Re: Something on grammar

Hi Christian,

Many thanks for your thoughtful comments and pointers.

> On 19 Jan 2021, at 17:28, Christian Chiarcos <christian.chiarcos@web.de> wrote:
> 
> Hi Dave,
> 
> Nicholas Asher & Alex Lascarides (2011), Reasoning dynamically about what one says. Synthese volume 183, pages5–31, https://link.springer.com/article/10.1007/s11229-011-0016-4 <https://link.springer.com/article/10.1007/s11229-011-0016-4>
> Regardless of the underlying formalisms, the essential question to any symbolic or rule-based approach on natural language understanding is how to address that knowledge gap or how to avoid the problem. As far as I can see, there are basically four possible strategies:
> 
> (a) develop a methodology for bootstrapping such information from unannotated data,
> (b) repurpose existing resources, esp., lexical data, rule sets or complete tools,
> (c) restrict yourself to a closed domain, or
> (d) integrate approaches on representation learning or self-supervision
> 
> Modern NLP primarily goes into the latter direction. Hence the dominance of neural methods nowadays. Traditional, symbolic NLP was very much focusing on (c), but that largely withered away during the 1990s.
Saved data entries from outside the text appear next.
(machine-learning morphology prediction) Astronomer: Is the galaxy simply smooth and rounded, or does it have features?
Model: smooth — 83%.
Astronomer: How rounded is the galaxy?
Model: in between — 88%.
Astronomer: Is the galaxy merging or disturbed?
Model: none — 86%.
During the era of statistic NLP, bootstrapping (a) was a popular strategy, but it's hard to arrive at high-quality data/rules/dictionary in this way. Most practical applications of NLP technology do (b), i.e., not to bother with building NLP tools in the first place, but just to customize them or their output.
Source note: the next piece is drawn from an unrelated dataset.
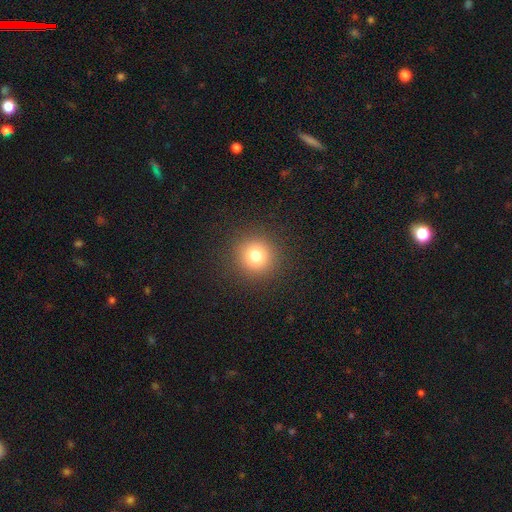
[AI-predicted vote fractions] smooth 78%, star or artifact 14%, featured or disk 8%. Down the decision tree: how rounded — round (94%); merging — none (91%).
Thanks - I am mainly interested in meaning and the communication of meaning through language. This involves bootstrapping from a manually programmed core and then learning from experience in a way that mimics how children learn. For an accessible account, see:

“How Children Learn Language”, William O’Grady, 2005, Cambridge University Press.
https://doi.org/10.1017/CBO9780511791192 <https://doi.org/10.1017/CBO9780511791192> 

O’Grady notes that there is still a great deal to learn about how children are able to acquire language so easily. He provides a collection of techniques, but doesn’t describe a computational account, which is something I want to explore. In principle, cognitive agents could be taught lessons using a relatively simple subset of language, and that language competence could be acquired over the course of such lessons.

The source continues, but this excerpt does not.